だがその内容は手厳しい。身分による優劣を以て、道理を曲げる事を許さない。
「……兄上は、相変わらず兄上ですね。天下人も、神馬も、へったくれもない」
そんな兄が、弟たちは大好きだった。
「それで、いつ出立されるのです?」
忠継は訊ねる。通常ならば、準備に10日はかかる。だがこの兄ならば、もしかして……。
「明日、明け方。握り飯を用意しておいてくれ」
やっぱりか。身一つで行くつもりだ。呆れて物も言えない。
「ところで兄上、成功報酬は何なのですか?」
晴明が無邪気に問う。
これ程の大仕事だ。振る舞う人参も、豪勢だろう。
兄はそんな物には興味ないかもしれないが。
「それは……、その……、つまり…………」
珍しく兄が口ごもる。
あれ? これはもしかして。
「三の姫さまとの……結婚…………」
両手の人差し指をモジモジと擦りあわせ、顔を赤らめ、恥かしそうに呟く。
六尺(182㎝)の大男が身を縮めて。
気持ち悪い! こんな兄上、初めて見た!
でも、当然といえば当然かもしれない。
三の姫さまは、時折厩舎を訪れる。
忙しい中、兄は時間を作り、一生懸命姫さまにご説明した。
姫さまは、それを嬉しそうに聞いていた。
なんか、いいなと思った。
そんな日の兄の晩酌は、何時もより多く、長く、嬉しそうで、切なさそうだった。
まるで、覚める夢を惜しむかのように。
何事にも執着しない兄が、滅多に見せない貌だった。
◇◇◇◇◇
「殿鞍 綜馬という男を知っているか?」
大道寺 直英は、三の姫――大道寺 小夜に訊ねる。この答えの如何によって、大道寺の行末は決まるかもしれないのだ。

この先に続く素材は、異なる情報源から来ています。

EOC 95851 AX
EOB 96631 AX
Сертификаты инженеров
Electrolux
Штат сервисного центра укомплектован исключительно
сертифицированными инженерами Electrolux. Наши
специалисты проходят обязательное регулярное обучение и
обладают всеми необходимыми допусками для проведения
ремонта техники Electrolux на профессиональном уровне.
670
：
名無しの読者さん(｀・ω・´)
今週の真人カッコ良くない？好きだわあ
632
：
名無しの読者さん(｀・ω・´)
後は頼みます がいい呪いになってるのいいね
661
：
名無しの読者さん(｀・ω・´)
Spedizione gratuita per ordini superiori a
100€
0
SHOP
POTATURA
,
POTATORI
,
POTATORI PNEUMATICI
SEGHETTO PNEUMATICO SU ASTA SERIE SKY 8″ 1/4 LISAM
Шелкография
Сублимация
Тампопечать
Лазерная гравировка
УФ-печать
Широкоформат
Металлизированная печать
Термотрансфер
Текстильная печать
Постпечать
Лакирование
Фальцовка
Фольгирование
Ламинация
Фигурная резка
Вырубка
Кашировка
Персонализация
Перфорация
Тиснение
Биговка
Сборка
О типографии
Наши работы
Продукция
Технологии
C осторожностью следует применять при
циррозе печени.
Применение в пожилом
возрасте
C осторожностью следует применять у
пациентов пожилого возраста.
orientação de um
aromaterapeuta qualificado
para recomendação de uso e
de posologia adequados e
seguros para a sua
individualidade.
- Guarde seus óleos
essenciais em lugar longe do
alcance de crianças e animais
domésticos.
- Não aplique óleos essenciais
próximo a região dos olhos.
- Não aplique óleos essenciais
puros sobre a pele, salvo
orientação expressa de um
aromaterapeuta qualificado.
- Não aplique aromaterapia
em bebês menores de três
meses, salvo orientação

「お馬番の、殿鞍殿の事でしょうか? もちろん存じ上げています。我が家の騎馬が勇名を轟かせたのも、あの方のお力による物と聞き及んでおります」
顔をほころばせ、小夜は答える。
頬にうっすら紅がさしている。
「そうか……」
直英は全てを察した。
「奴の事を、どう思う……」
それでも聞かずにいられなかった。父として……。
「とても可愛らしい方かと――」
うん? 聞き違いか? ……ああ、そうか、そういう事か。
「どうやら勘違いしているようだな。儂が言っているのは、長男の綜馬の方だ。お前が言っているのは、三男の晴明であろう。15歳で、五尺四寸(163㎝)程の背丈の」
まだ15歳の晴明の背は低く、 “紅顔の美少年“ として名を馳せている。多分そちらと間違えたのだろう。

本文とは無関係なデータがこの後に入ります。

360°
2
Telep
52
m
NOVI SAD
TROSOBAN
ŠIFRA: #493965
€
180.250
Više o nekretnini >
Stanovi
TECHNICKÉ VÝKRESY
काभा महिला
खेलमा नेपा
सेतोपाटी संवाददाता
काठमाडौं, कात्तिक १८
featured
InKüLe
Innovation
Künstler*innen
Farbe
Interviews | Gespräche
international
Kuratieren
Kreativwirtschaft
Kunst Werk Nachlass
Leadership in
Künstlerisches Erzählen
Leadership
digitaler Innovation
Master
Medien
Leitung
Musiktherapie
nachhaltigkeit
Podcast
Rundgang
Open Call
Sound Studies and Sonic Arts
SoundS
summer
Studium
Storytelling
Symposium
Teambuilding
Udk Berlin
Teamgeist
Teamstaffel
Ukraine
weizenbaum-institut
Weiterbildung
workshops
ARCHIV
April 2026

「いえ。六尺(182㎝)の背丈で、年は20歳です。間違いございません」
間違えてなかった! あれが……可愛い?
「お疑いのようですね、確認します。……その方は、右の眉が左より少し上にあって、つむじが左巻きで、奥二重で、薬指が中指ぐらい長くて、笑うとエクボがあって、猫舌で熱い物を飲む時はフーフー冷まして、頷く時はいつも力いっぱい頭を振って、怒る時は頬を膨らませて、私を見つけるとチョコチョコお辞儀をして、私と目が合うとすぐ視線を逸らして、私が『また、お会いしましょう』と言って帰ろうとすると捨てられた子犬みたいな顔をして、去って行く私に『お待ちしています』と縋るような声をかけて、歩き出す時はいつも右足からで、考える時はいつも口に指を添えて、…………とても可愛らしい方。どうです? 合ってますか?」
そこまで知らんわ。なに、この子。――怖い!
「お前、家臣すべてをそこまで詳しく見ているのか!」
「そんな訳ないでしょう! 綜馬殿だけです! 人を尻軽みたいに言わないでください!」
いや、それは尻軽というより、偏執狂だ。
「それじゃあ、お前が厩に通っていたのは……」
「もちろん綜馬殿に会うためです! でなければ、あんな所に通いません。綜馬殿がいれば、臭いなぞ気になりません。私にとって、あそこは聖地です!」
えらい安い聖地があったもんだ。
「そういえば父上、今日綜馬殿とお会いになられたんですよね。何をお話になられたんです? 綜馬殿の様子はどうでした? どんなお着物をお召しになされてました? どんな匂いがしてました? 私の事、何か言ってました?」
矢継ぎ早に質問をかぶせて来る。
もう、いやだ。
どうやらこいつは、綜馬に押し付けるのが一番のような気がして来た。
綜馬! 絶対に任務を果たして帰って来てくれ!
直英は当初と違う意味で、彼の成功を祈った。
すいません。書いている内に、小夜姫暴走してしまいました。筆者にも止められませんでした。この言動が頭にこびり付いて、剥がす事が出来ませんでした。こんな子にするつもりは無かったのですが……。